(DATA PROVIDED Opens)

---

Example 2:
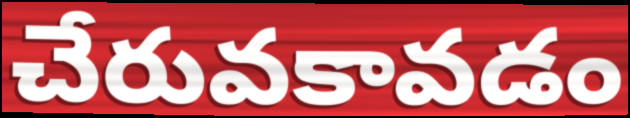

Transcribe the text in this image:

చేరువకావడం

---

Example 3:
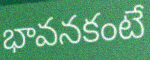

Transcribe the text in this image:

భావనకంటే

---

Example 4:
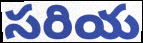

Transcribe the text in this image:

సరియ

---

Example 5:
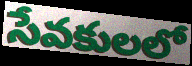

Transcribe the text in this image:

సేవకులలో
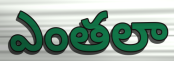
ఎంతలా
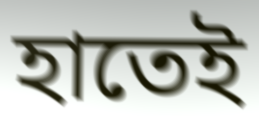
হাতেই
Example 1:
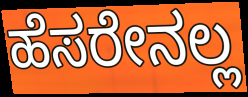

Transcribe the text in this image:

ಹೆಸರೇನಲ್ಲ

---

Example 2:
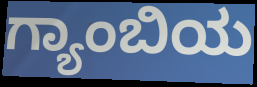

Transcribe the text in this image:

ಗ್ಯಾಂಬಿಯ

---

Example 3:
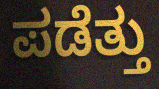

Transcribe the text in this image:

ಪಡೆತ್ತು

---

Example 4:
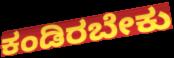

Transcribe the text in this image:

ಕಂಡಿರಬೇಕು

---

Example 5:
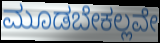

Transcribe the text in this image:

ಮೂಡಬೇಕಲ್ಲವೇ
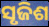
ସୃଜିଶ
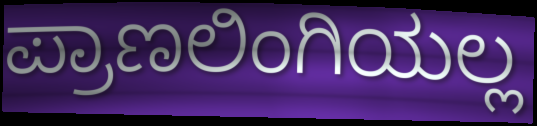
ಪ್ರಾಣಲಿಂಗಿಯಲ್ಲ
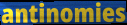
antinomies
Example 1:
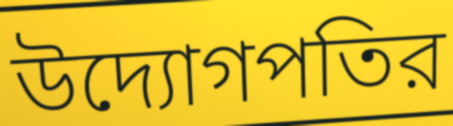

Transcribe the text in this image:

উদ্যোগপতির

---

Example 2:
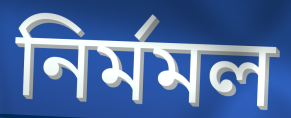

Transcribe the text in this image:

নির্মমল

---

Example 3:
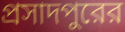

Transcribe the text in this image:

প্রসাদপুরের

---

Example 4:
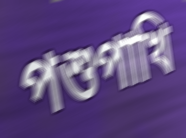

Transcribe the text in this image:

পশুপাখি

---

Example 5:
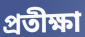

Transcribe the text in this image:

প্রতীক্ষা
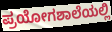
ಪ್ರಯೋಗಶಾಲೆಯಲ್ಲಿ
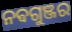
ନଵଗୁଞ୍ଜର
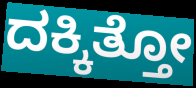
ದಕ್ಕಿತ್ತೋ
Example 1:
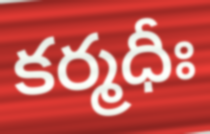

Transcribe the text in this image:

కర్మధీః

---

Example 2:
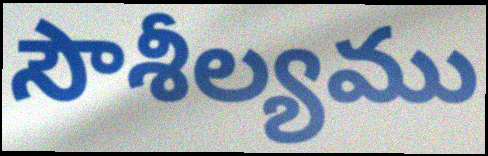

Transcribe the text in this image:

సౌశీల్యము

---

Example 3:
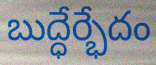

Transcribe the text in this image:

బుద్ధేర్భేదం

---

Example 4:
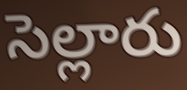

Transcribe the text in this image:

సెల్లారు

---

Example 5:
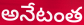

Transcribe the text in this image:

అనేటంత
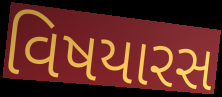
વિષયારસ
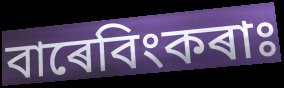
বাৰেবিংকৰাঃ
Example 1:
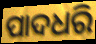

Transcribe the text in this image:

(DATA PROVIDED Closes)

> **WHAT THE TASK ASKS**: Every line above must be printed again exactly, pictures excluded.

> **RESPONSE TO THE TASK**:
---

Example 2:

Transcribe the text in this image:

చేరువకావడం

---

Example 3:

Transcribe the text in this image:

భావనకంటే

---

Example 4:

Transcribe the text in this image:

సరియ

---

Example 5:

Transcribe the text in this image:

సేవకులలో
ఎంతలా
হাতেই
Example 1:

Transcribe the text in this image:

ಹೆಸರೇನಲ್ಲ

---

Example 2:

Transcribe the text in this image:

ಗ್ಯಾಂಬಿಯ

---

Example 3:

Transcribe the text in this image:

ಪಡೆತ್ತು

---

Example 4:

Transcribe the text in this image:

ಕಂಡಿರಬೇಕು

---

Example 5:

Transcribe the text in this image:

ಮೂಡಬೇಕಲ್ಲವೇ
ସୃଜିଶ
ಪ್ರಾಣಲಿಂಗಿಯಲ್ಲ
antinomies
Example 1:

Transcribe the text in this image:

উদ্যোগপতির

---

Example 2:

Transcribe the text in this image:

নির্মমল

---

Example 3:

Transcribe the text in this image:

প্রসাদপুরের

---

Example 4:

Transcribe the text in this image:

পশুপাখি

---

Example 5:

Transcribe the text in this image:

প্রতীক্ষা
ಪ್ರಯೋಗಶಾಲೆಯಲ್ಲಿ
ନଵଗୁଞ୍ଜର
ದಕ್ಕಿತ್ತೋ
Example 1:

Transcribe the text in this image:

కర్మధీః

---

Example 2:

Transcribe the text in this image:

సౌశీల్యము

---

Example 3:

Transcribe the text in this image:

బుద్ధేర్భేదం

---

Example 4:

Transcribe the text in this image:

సెల్లారు

---

Example 5:

Transcribe the text in this image:

అనేటంత
વિષયારસ
বাৰেবিংকৰাঃ
Example 1:

Transcribe the text in this image:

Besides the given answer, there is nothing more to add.